By their very nature, tiny houses on wheels are mobile. This has probably stemmed from the zoning laws and building codes tiny house people have been trying to circumvent. Also, some folks just want to own a home, but aren’t sure if they want to stay in the same area. Like a turtle’s shell, you can take your home with you. This feature of these cute little homes, make it difficult to realize a membership based tiny house community, where villagers invest heavily in the community. See: Noodle Soup Meiosis – Propagating Tiny House Communities.
Folks come and go here in Portland. We came about two years ago from Pennsylvania, with no intentions of buying property. We’ve been renting places for years because we don’t like debt, and appreciate the freedom of rentals: you can leave when you like, without any ties. Well, we’re sick of renting, because every place feels temporary and never like home. This is why we bought the Squatch. We own it. We can customize it to our needs. If we want to move (because who really knows what they want to do in this life?), we’ll just pull the wheel chocks and go! Also see: A Comprehensive Collection
It’s time for some permanence, a community of people we want to live with. After all, that’s why we moved to Portland in the first place: to enjoy the company of others who share our interests. A communally owned village is a nice thought, but some people may not want to make that kind of investment if they think there’s a reasonable chance they’ll be moving again in the near future. Some folks just want to rent. I want to make room for that. The current group of Noodle Soupers are transplants, and have said they might want to travel. That is in fact our plan someday too.
Taking The Plunge
For now though, I want to create something along the lines of a village of tiny houses. One person has showed interest in buying a property and renting each of us space. She intends on living in the backyard too, so the arrangement would be good for everyone without the possible tension between the someone living in the big house and everyone else. See: Noodle Soup Village – Lite. If this person decided to travel, someone (perhaps myself) could manage the property while they were away. There’s something about this that doesn’t sit well with me. It would still be renting. I mean, it would be the time of my life, building and improving my home, cooperating with others to build and improve their’s, but it’s still renting. The problem isn’t “throwing money away” as opposed to building equity; it’s the fact that it would still feel temporary, like it’s someone else’s (which it would be).
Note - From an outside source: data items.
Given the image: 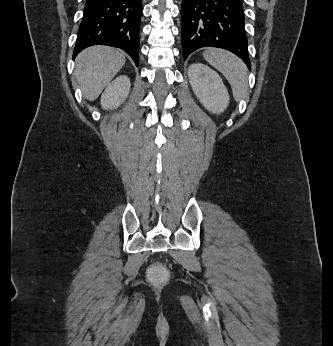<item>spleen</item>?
<instances>
[{
	"mask_svg": "<svg viewBox=\"0 0 333 346\" xmlns=\"http://www.w3.org/2000/svg\"><path fill=\"white\" fill-rule=\"evenodd\" d=\"M203 56L229 81L236 101L245 97L248 89L247 68L241 59L222 49H208Z\"/></svg>",
	"mask_w": 333,
	"mask_h": 346,
	"instance_id": "spleen-1",
	"label": "spleen"
}]
</instances>
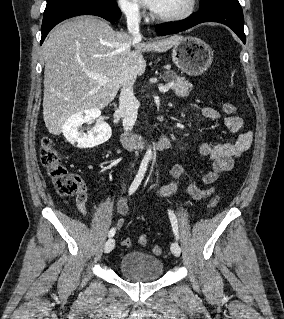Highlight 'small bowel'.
<instances>
[{
	"label": "small bowel",
	"instance_id": "1",
	"mask_svg": "<svg viewBox=\"0 0 284 319\" xmlns=\"http://www.w3.org/2000/svg\"><path fill=\"white\" fill-rule=\"evenodd\" d=\"M202 114L211 120H217L220 118V113L211 107H203L200 109ZM226 128L236 135V139L232 143H220L212 144L209 142L202 143L199 146V152L201 155L206 156L210 163L211 169L206 172L201 177V183L205 185H211L207 189L200 188L196 179L191 177L185 168L176 164L172 167L170 175L172 181L166 186L162 187L156 191L155 195L158 198H167L171 196L176 188L177 183L180 177L186 176L189 178L190 183L188 186V193L194 200H202L211 196L215 187L213 183L223 174L229 172L234 165V159L246 152L252 143V132L251 131H242L243 120L238 116H229L223 118ZM87 189L82 185L77 197H76V206L78 211L82 215L87 214L86 202H87ZM117 210L121 215H126L128 213L129 207L125 197H121L117 203ZM124 223V219H119L116 228L119 230Z\"/></svg>",
	"mask_w": 284,
	"mask_h": 319
}]
</instances>
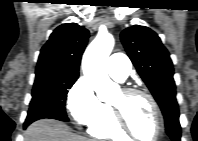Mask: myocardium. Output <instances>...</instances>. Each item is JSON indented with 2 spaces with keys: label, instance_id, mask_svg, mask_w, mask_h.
I'll return each instance as SVG.
<instances>
[{
  "label": "myocardium",
  "instance_id": "1",
  "mask_svg": "<svg viewBox=\"0 0 198 141\" xmlns=\"http://www.w3.org/2000/svg\"><path fill=\"white\" fill-rule=\"evenodd\" d=\"M121 92L127 96L141 95L148 99V101L150 102V104L153 108V111L155 114V119H156V126H157L156 134L153 137V139H151L150 141L159 140L163 131H164V122H163V117H162L160 107H159L156 99L153 97V95H151L149 92H147L143 89H140V88H124L121 90ZM110 107L113 112L114 121H115L116 125L118 126V128L124 134H126L128 137H131V138H134L137 140H141V138H139L130 128L123 111L113 104H110Z\"/></svg>",
  "mask_w": 198,
  "mask_h": 141
}]
</instances>
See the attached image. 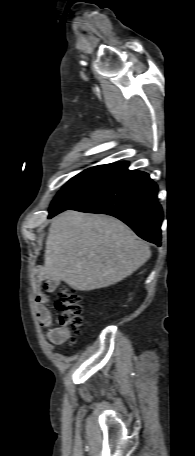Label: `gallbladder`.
<instances>
[{
	"instance_id": "obj_1",
	"label": "gallbladder",
	"mask_w": 195,
	"mask_h": 456,
	"mask_svg": "<svg viewBox=\"0 0 195 456\" xmlns=\"http://www.w3.org/2000/svg\"><path fill=\"white\" fill-rule=\"evenodd\" d=\"M48 284L50 285V287L54 288L57 285V282L53 281L52 279H49Z\"/></svg>"
}]
</instances>
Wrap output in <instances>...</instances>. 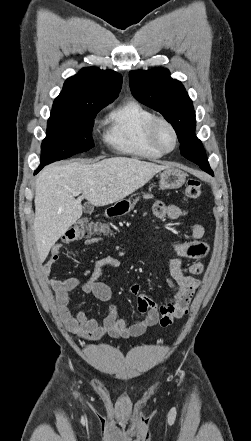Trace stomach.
Instances as JSON below:
<instances>
[{
    "instance_id": "obj_1",
    "label": "stomach",
    "mask_w": 251,
    "mask_h": 441,
    "mask_svg": "<svg viewBox=\"0 0 251 441\" xmlns=\"http://www.w3.org/2000/svg\"><path fill=\"white\" fill-rule=\"evenodd\" d=\"M185 180L186 175L182 170L169 167L160 174L159 186L162 190L179 189L185 183ZM113 207L117 215L125 214L132 209V205L128 200H120Z\"/></svg>"
}]
</instances>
So, I might be interested in purchasing a property with some other people, it’s hard to say yet. But, the question I wanted to address was: How do you create a village of renters, and still foster the cooperation and respect desired in a village of more permanent residents. In a membership type arrangement, villagers might have to sell their share of the community to another potential tiny house dweller, if someone decides to move out. Of course, this assumes that everyone would want to make that kind of investment in the first place. Some folks just want to rent, so they can get out without any of the difficulty of selling something first.
I don’t generally like the concept of rental properties as a source of income. I have little respect for this. People that make all their money by collecting rent from those of whom cannot or will not buy a home, trouble me for the simple reason that they do little to benefit society, and instead, have others work for them. Landlords might be the nicest people, but I’m still morally opposed to the behavior.
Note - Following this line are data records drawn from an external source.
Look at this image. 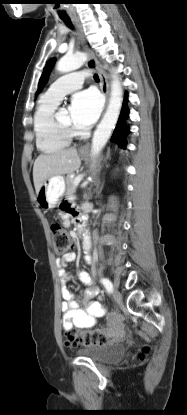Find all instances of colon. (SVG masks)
Listing matches in <instances>:
<instances>
[{"label": "colon", "instance_id": "5ec220e1", "mask_svg": "<svg viewBox=\"0 0 187 415\" xmlns=\"http://www.w3.org/2000/svg\"><path fill=\"white\" fill-rule=\"evenodd\" d=\"M54 252L58 256L65 255L72 246V239L59 224L51 226ZM125 337L122 329L114 330H94V331H73L68 337V344L71 345H105L115 342ZM149 348L144 346L138 353V357L143 359L147 356Z\"/></svg>", "mask_w": 187, "mask_h": 415}]
</instances>
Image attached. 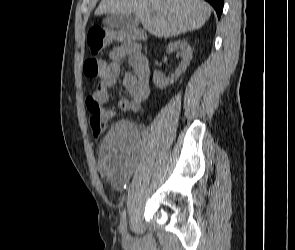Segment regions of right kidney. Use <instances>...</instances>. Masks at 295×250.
Returning a JSON list of instances; mask_svg holds the SVG:
<instances>
[{"mask_svg":"<svg viewBox=\"0 0 295 250\" xmlns=\"http://www.w3.org/2000/svg\"><path fill=\"white\" fill-rule=\"evenodd\" d=\"M168 53L177 52L182 57L179 67L175 70L170 78H166L161 71H154L153 81L156 87L163 89L168 85L173 84L182 73H184L192 60L193 50L185 40H178L169 44L167 48Z\"/></svg>","mask_w":295,"mask_h":250,"instance_id":"ca27d5eb","label":"right kidney"}]
</instances>
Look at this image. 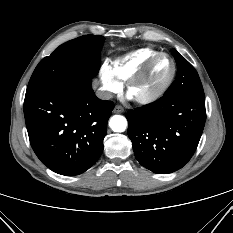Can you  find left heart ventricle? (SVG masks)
<instances>
[{
	"label": "left heart ventricle",
	"instance_id": "left-heart-ventricle-1",
	"mask_svg": "<svg viewBox=\"0 0 233 233\" xmlns=\"http://www.w3.org/2000/svg\"><path fill=\"white\" fill-rule=\"evenodd\" d=\"M172 64L168 58H160L153 66L149 75L140 83L136 84L130 94L133 97L144 96L155 90L170 75Z\"/></svg>",
	"mask_w": 233,
	"mask_h": 233
}]
</instances>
This being said, I am not entirely opposed to renting a few tiny house spaces. Ideally, if I were the only one on the mortgage, renters would pay a reasonable amount for the space and facilities that would go towards paying off the mortgage, taxes, utilities, improvements, maintenance, and so on. I too would contribute an equal share, if not more, until the property were payed off. The traditional behavior at this point, would be to continue collecting rent at the accepted rate, and invest it into another property, or pay myself an income. After all, the property is payed for. I’m sitting on a nice investment that could be turned into more investments. Well, that’s bullshit. Who am I to collect other people’s hard earned money for my own use? Doesn’t seem moral to me. So, what follows, some people would call crazy or stupid. Personally, I could care less.
Tiny House, Tiny Rent
Without a mortgage, rental payments could be reduced, leaving utilities, upkeep, etcetera. I’m talking about cheap living in the city. Villagers may come and go, bringing in fresh faces and fresh ideas. Living costs may be low enough for a portion of the rent to go towards a nest egg to be used for community projects, investing in starting another property, or granting small loans to individuals for building their tiny house. One problem some people have with tiny house dreams, is finding a place to build it. A bedroom or two in the big house could be used for their living quarters while they build their house in the back yard.
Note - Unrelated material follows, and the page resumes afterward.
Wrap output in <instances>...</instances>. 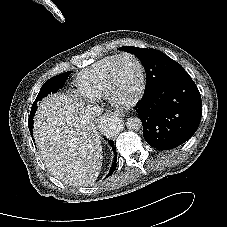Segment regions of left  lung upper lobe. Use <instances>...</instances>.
I'll return each mask as SVG.
<instances>
[{"label": "left lung upper lobe", "instance_id": "left-lung-upper-lobe-1", "mask_svg": "<svg viewBox=\"0 0 227 227\" xmlns=\"http://www.w3.org/2000/svg\"><path fill=\"white\" fill-rule=\"evenodd\" d=\"M119 50L135 54L146 71L145 90L174 75L184 73V68L176 61L156 49H143L133 46H123Z\"/></svg>", "mask_w": 227, "mask_h": 227}]
</instances>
Here’s what some people would say is the real stupid part: Once the community were well established, and the dangers of an implosion become remote, sign over the deed to a legal entity like a cooperative, that would be managed by the community members. All of the responsibilities relating to property management would have to be delegated amongst villagers. I would have no more say in the direction of the community than any other. If I were to retain ownership of the property, even if I’m a super nice guy with kindness and positivity come out the whazoo, any hopes of democratic communal living are undermined by the fact that one person still has the legal authority to override the majority’s wishes.
Am I going to do any of this? Who knows?! But, it’s an interesting thought experiment, and though it’s one of many possible living arrangements, this is one I find to be morally reasonable.